CMK'nın 170/2. maddesine göre kamu davası açılabilmesi için soruşturma aşamasında toplanan delillere göre suçun işlendiğine dair yeterli şüphe bulunması gerekir. Suç ihbar veya şikayeti yoluyla soruşturma yaparak maddi gerçeğe ulaşma yükümlülüğü ve yetkisi bulunan Cumhuriyet savcısı, soruşturma sonucunda elde edilen delilleri değerlendirerek kamu davası açmayı gerektirir nitelikte yeterli şüphe olup olmadığını takdir edecektir. Ancak soruşturma aşamasında Cumhuriyet savcısının delil değerlendirmesiyle, kovuşturma aşamasında hakimin delilleri değerlendirmesi birbirinden farklı özelliklere sahiptir. CMK'nın 170/2. maddesine göre soruşturma aşamasında toplanan deliller kamu davası açılması için yeterli şüphe oluşturup oluşturmadıkları çerçevesinde incelemeye tabi tutulurken, kovuşturma aşamasında, isnad edilen suçun işlenip işlenmediği hususunda mahkumiyete yeter olup olmadığı ve tam bir vicdani kanaat oluşturup oluşturmadığı çerçevesinde değerlendirilmektedir.

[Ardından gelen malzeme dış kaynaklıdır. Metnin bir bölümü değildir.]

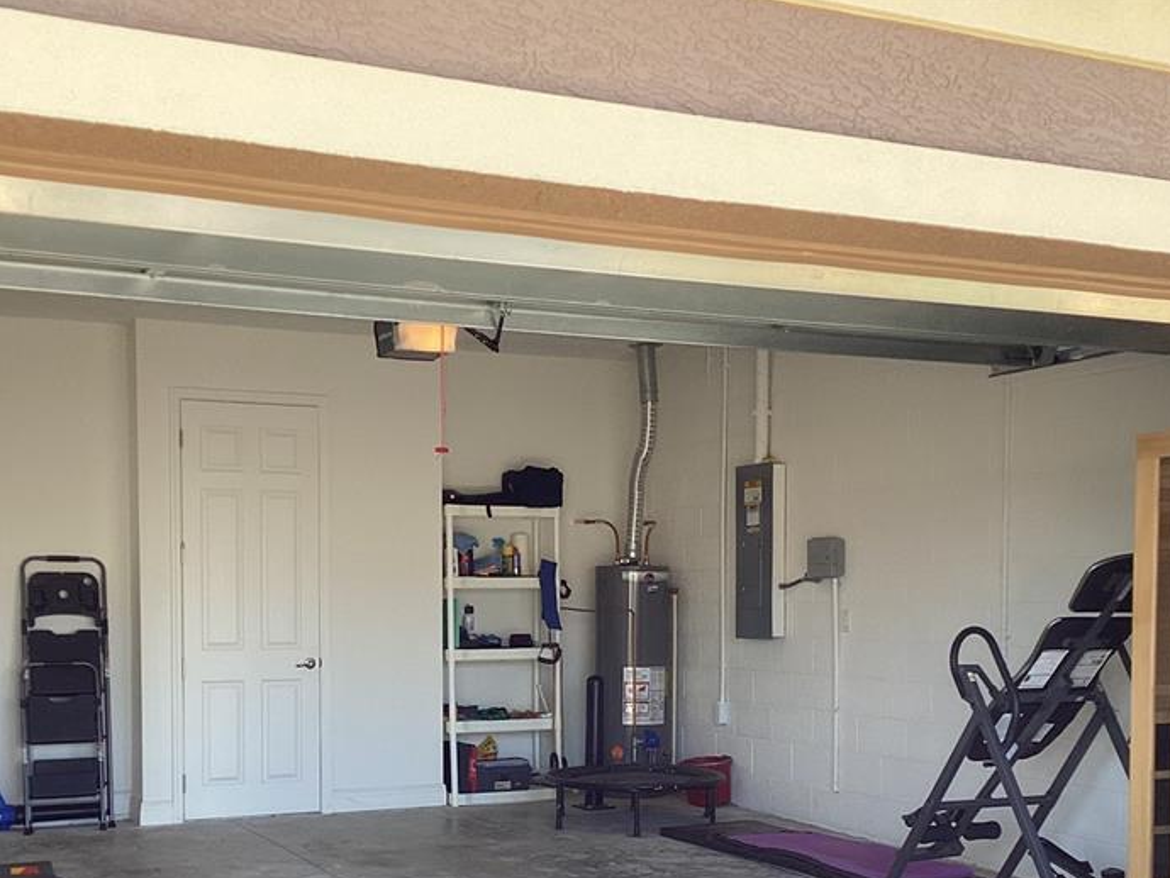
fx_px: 1555
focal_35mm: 46
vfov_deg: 31.1
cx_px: 514
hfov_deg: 41.2
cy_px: 644
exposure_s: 1/120
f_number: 2.4
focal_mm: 3.3
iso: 32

İncelenen somut olayda; müşteki vekilinin 23/06/2020 havale tarihli şikayet dilekçesinde, sosyal paylaşım sitesinde yer alan hakaret içeren yazıyı öğrenme tarihinin 02/05/2020 olduğunu belirtmesi ve bu tarihten önce öğrendiğine dair delil bulunmaması karşısında; şikayetin süresinde yapıldığı ve şikayete konu şüphelinin söylediği iddia edilen sözlerin müştekinin onur, şeref ve saygınlığına yönelik olgu isnadı niteliğinde olduğunun anlaşılması karşısında, sözlerin kaba, incitici, sert ifade veya eleştiri niteliğinde olduğundan bahisle şüpheli hakkında kovuşturmaya yer olmadığına dair karar verilmesi, itiraz mercii tarafından da şikayetin süresinde olmasına karşın şikayet hakkı süresinin geçtiğinden bahisle itirazın reddine karar verilmesi isabetsiz olup, ayrıca CMK'nın 172/1. maddesindeki, kovuşturma olanağının bulunmaması hâllerinin somut olayda mevcut olmadığı, dolayısıyla şüphelinin tespitine yönelik olarak gerekli tüm soruşturma işlemleri yapıldıktan sonra, şüphelinin tespiti halinde iddianame düzenlenmesi, tespit edilemediği takdirde ise daimi arama kararı alınarak dava zamanaşımı süresince soruşturmaya devam edilmesi gerektiği anlaşılmakla, merciince itirazın kabulüne yerine reddine karar verilmesi hukuka aykırıdır.
Sonuç ve Karar:
Yukarıda açıklanan nedenlerle;
Yargıtay Cumhuriyet Başsavcılığı'nın kanun yararına bozma isteği doğrultusunda düzenlediği tebliğnamedeki düşünce yerinde görüldüğünden,
1- ... 5. Sulh Ceza Hâkimliğinin 25/01/2021 tarihli ve 2021/20 değişik ... sayılı kararının, 5271 sayılı CMK’nın 309. maddesi uyarınca BOZULMASINA,
2- CMK’nın 309. maddesinin 4-a fıkrası gereğince, sonraki işlemlerin mahallinde tamamlanmasına, dosyanın Adalet Bakanlığına sunulmak üzere Yargıtay Cumhuriyet Başsavcılığı'na TEVDİİNE, 24/05/2022 tarihinde oy birliğiyle karar verildi.